> [Work required] Give every entry again, unchanged, and leave its images out.
══════════
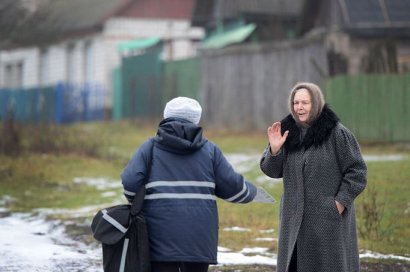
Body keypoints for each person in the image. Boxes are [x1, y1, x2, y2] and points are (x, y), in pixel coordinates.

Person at [121, 96, 257, 272]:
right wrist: (252, 191)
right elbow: (233, 188)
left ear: (166, 116)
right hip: (199, 242)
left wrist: (137, 203)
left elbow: (130, 181)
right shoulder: (210, 150)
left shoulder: (150, 147)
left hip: (158, 239)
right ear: (196, 119)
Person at [260, 82, 367, 272]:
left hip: (327, 221)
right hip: (293, 221)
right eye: (296, 102)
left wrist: (339, 203)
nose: (299, 107)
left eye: (305, 103)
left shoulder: (337, 134)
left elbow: (357, 171)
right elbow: (272, 171)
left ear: (316, 103)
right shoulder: (287, 133)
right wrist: (275, 150)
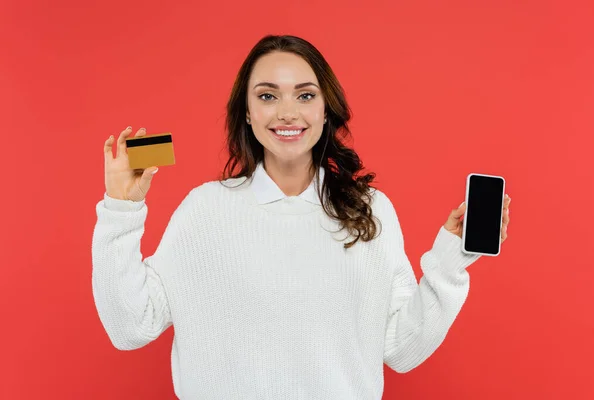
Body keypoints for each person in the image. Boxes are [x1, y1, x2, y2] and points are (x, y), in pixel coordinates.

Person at [93, 34, 511, 400]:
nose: (287, 112)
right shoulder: (204, 211)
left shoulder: (369, 211)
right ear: (247, 112)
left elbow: (402, 349)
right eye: (268, 95)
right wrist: (121, 209)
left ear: (326, 111)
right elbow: (130, 326)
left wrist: (452, 261)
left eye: (305, 95)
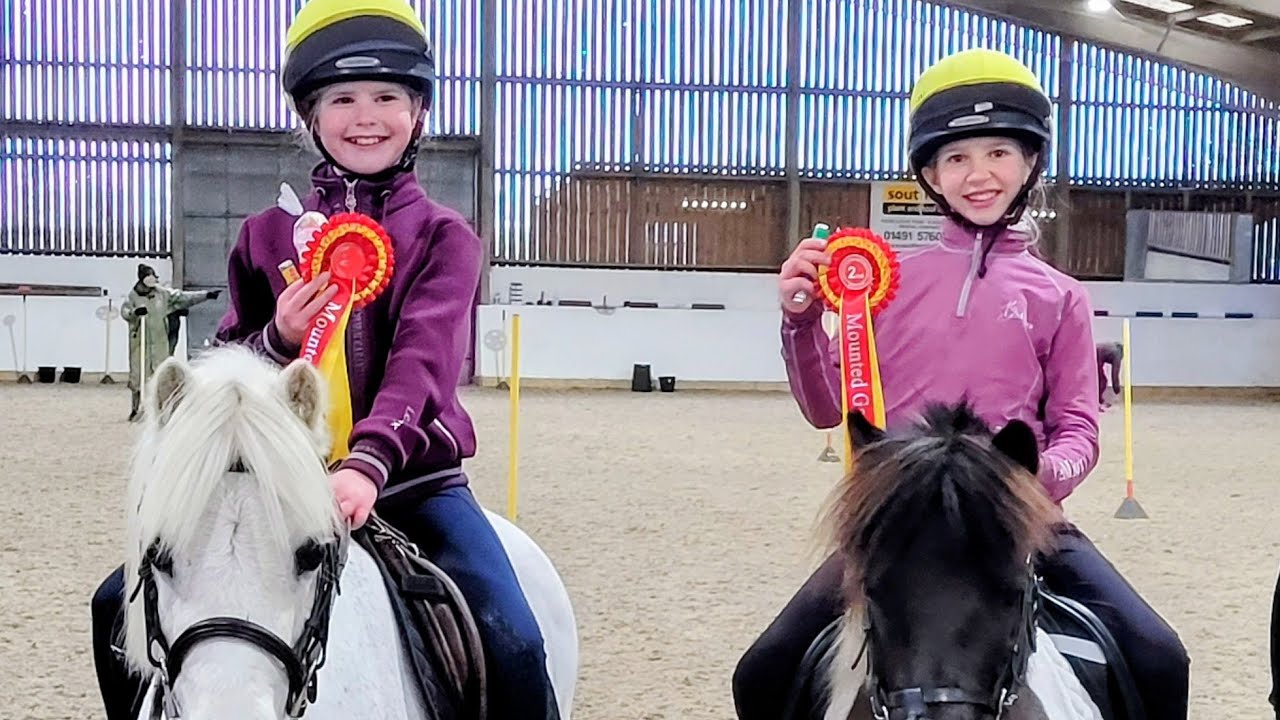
══════════
> [Result for this task]
Body keypoints for each person in the image. Boxes are [x1, y1, x2, y2] and points are (x, y), in pixel coordinates.

Person at [121, 96, 257, 272]:
right wrist: (252, 191)
right elbow: (233, 188)
left ear: (166, 116)
right hip: (199, 242)
left wrist: (137, 203)
left elbow: (130, 181)
right shoulder: (210, 150)
left shoulder: (150, 147)
left hip: (158, 239)
right ear: (196, 119)
Person at [260, 82, 367, 272]:
left hip: (327, 221)
right hip: (293, 221)
right eye: (296, 102)
left wrist: (339, 203)
nose: (299, 107)
left eye: (305, 103)
left shoulder: (337, 134)
left elbow: (357, 171)
right elbow: (272, 171)
left ear: (316, 103)
right shoulder: (287, 133)
right wrist: (275, 150)
Body keypoints for each person in the image. Boxes are [x1, y1, x2, y2] and points are (x, y), in pixel coordinates.

Person at [93, 34, 511, 400]:
nose: (287, 112)
right shoulder: (204, 211)
left shoulder: (369, 211)
right ear: (247, 112)
left elbow: (402, 349)
right eye: (268, 95)
right wrist: (121, 209)
left ear: (326, 111)
right elbow: (130, 326)
left wrist: (452, 261)
left eye: (305, 95)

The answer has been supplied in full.